Application and Scope

Excessive bail shall not be required, nor excessive fines imposed, nor cruel and unusual punishments inflicted.


Annotations

Well over a century ago, the Court began defining limits on the scope of criminal punishments allowed under the Eighth Amendment, noting that while “[d]ifficulty would attend the effort to define with exactness the extent of the constitutional provision which provides that cruel and unusual punishments shall not be inflicted,” “it is safe to affirm that punishments of torture,” such as drawing and quartering, disemboweling alive, beheading, public dissection, and burning alive, are “forbidden by . . . [the] Constitution.”50 Nonetheless, in the context of capital punishment the Court has upheld the use of a firing squad51 and electrocution,52 generally holding that the Eighth Amendment prohibits punishments which “involve the unnecessary and wanton infliction of pain.”53 In two more recent cases, the Supreme Court held that the lethal injection protocols of the Commonwealth of Kentucky and the State of Oklahoma each withstood scrutiny under the Eighth Amendment, finding that neither protocol presented a “substantial risk of serious harm” or an “objectively intolerable risk of harm.”54

Divestiture of the citizenship of a natural born citizen was held to be cruel and unusual punishment in Trop v. Dulles.55 The Court viewed divestiture as a penalty more cruel and “more primitive than torture,” because it entailed statelessness or “the total destruction of the individual’s status in organized society.” “The question is whether [a] penalty subjects the individual to a fate forbidden by the principle of civilized treatment guaranteed by the Eighth Amendment.” A punishment must be examined “in light of the basic prohibition against inhuman treatment,” and the Amendment was intended to preserve the “basic concept . . . [of] the dignity of man” by assuring that the power to impose punishment is “exercised within the limits of civilized standards.”56


50 See Wilkerson v. Utah, 99 U.S. 130, 135–36 (1879).

51 Id. at 137–38.

52 See In re Kemmler, 136 U.S. 436, 447 (1890) (“Punishments are cruel when they involve torture or a lingering death; but the punishment of death is not cruel, within the meaning of that word as used in the Constitution. It implies there something inhuman and barbarous, something more than the mere extinguishment of life.”); see also Louisiana ex. rel. Francis v. Resweber, 329 U.S. 459 (1947).

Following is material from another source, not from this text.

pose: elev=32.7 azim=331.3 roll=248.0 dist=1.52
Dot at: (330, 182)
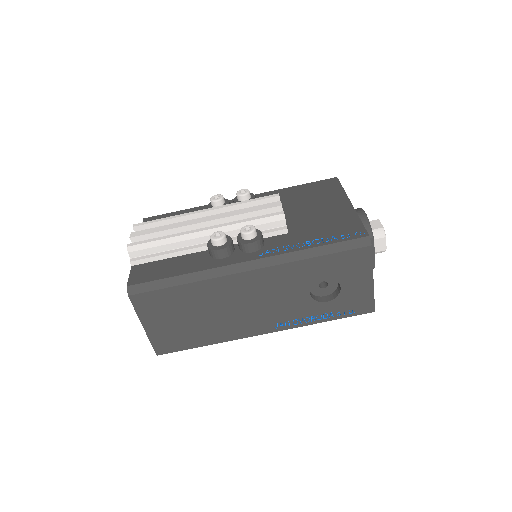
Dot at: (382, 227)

53 See Gregg v. Georgia, 428 U.S. 153, 173 (1976) (joint opinion).

54 See Baze v. Rees, 553 U.S. 35, 50 (2008) (plurality opinion) (upholding Kentucky’s use of a three-drug cocktail consisting of an anesthetic (sodium thiopental), a muscle relaxant, and an agent that induced cardiac arrest); see also Glossip v. Gross, 576 U.S. ___, No. 14–7955, slip op. (2015) (upholding Oklahoma’s use of a three-drug cocktail that utilized a sedative called midazolam in lieu of sodium thiopental).

55 356 U.S. 86 (1958). Again the Court was divided. Four Justices joined the plurality opinion while Justice Brennan concurred on the ground that the requisite relation between the severity of the penalty and legitimate purpose under the war power was not apparent. Id. at 114. Four Justices dissented, denying that denationalization was a punishment and arguing that instead it was merely a means by which Congress regulated discipline in the armed forces. Id. at 121, 124–27.

56 356 U.S. at 99–100. The action of prison guards in handcuffing a prisoner to a hitching post for long periods of time violated basic human dignity and constituted “gratuitous infliction of ‘wanton and unnecessary pain’” prohibited by the clause. Hope v. Pelzer, 536 U.S. 730, 738 (2002).